__Selected passage__:

##########

Figure 1.

Polysomal profiling of 2b5^ho mouse brain identifies ISR deregulation in mouse VWM and human VWM brain. (A) Summary of ISR‐ and UPR‐regulated transcription included to clarify the link between the ATF4, ATF6‐c, and XBP1s transcription factors and mRNA targets investigated in this study. (B) ATF4‐regulated mRNA levels in gradient fractions from forebrain lysates from 4‐month‐old WT and 2b5^ho mice were measured to visualize the mRNA distribution in monosome fraction (A), polysome fractions (B1, less than 5 ribosomes per mRNA; B2, 5 or more ribosomes per mRNA). Graphs show average ± SD, n = 3 (Akt, qPCR reference). Statistical significance was determined by two‐way ANOVA with Sidak’s correction; *P < 0.05, **P < 0.01, ****P < 0.0001). Raw data for reference mRNAs are shown in Data S7. (C) eIF2α phosphorylation, Gadd34 and Crep1 mRNA expression levels were measured in cerebellar tissue from WT and VWM mice, as indicated. Graphs show average ± SD, n = 3 for eIF2α phosphorylation and n = 6 for mRNA expression (Gapdh + Akt, qPCR reference). Statistical differences in eIF2α phosphorylation were determined using a one‐way ANOVA followed by a Dunnet’s correction. Differences between WT and 2b5^ho qPCR data were assessed with Student’s t‐test, *P < 0.05, **P < 0.01. (D) DDIT3, TRIB3, EIF4EBP1 mRNA levels, eIF2α phosphorylation, GADD34 and CREP1 mRNA levels were quantified in postmortem frontal white matter tissue from VWM patients and controls (negative controls without brain pathology, C1, C2, and disease controls CAR and MS; CAR, CARASAL; MS, multiple sclerosis). Expression differences among VWM patients inversely correlate with postmortem delay time (AKT + GAPDH, qPCR reference, n = 1). Details on control and patients’ tissue are listed in Data S5. Statistical test outcomes are in Data S6.

##########

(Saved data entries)

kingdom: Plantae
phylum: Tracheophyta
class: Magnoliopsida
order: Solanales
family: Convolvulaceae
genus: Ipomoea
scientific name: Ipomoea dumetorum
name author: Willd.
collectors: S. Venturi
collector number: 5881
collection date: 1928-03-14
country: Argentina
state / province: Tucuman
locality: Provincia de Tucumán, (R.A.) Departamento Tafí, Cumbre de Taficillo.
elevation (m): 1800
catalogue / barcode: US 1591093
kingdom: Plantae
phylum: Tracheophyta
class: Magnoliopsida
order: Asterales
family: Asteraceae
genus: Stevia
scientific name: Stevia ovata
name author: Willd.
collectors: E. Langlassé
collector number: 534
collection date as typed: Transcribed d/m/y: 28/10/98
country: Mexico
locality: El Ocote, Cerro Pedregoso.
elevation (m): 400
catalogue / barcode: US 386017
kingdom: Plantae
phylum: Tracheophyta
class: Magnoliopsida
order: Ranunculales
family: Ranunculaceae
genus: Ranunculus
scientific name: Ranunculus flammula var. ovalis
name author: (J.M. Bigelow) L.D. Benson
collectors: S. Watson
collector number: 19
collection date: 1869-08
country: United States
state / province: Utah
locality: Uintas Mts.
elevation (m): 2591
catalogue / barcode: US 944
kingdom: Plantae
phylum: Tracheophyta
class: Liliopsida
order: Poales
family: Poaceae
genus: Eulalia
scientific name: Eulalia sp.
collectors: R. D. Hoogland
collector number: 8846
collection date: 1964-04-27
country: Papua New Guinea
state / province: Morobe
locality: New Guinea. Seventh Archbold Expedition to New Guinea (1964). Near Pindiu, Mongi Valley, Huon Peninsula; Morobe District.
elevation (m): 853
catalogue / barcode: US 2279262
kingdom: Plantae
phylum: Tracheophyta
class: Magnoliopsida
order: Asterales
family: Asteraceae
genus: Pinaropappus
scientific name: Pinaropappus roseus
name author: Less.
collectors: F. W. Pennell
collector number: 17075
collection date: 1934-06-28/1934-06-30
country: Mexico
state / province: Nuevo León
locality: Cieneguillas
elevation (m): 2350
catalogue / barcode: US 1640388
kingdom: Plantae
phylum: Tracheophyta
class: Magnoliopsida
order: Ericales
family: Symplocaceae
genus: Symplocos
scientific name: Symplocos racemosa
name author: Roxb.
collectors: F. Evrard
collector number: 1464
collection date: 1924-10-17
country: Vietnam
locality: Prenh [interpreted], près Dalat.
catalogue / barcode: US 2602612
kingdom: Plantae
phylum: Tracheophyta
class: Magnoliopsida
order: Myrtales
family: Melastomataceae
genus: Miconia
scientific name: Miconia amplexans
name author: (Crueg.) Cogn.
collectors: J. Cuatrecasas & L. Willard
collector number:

##########

__Action item__:
Answer these from the figure caption:
1. What does fraction B2 in panel B contain?
2. What sample size was used for mRNA expression in panel C?
3. What does MS stand for among the disease controls in panel D?
These rows have no connection to the figure caption.

__Answer space__:
1. Polysome fractions with 5 or more ribosomes per mRNA.
2. n = 6.
3. Multiple sclerosis.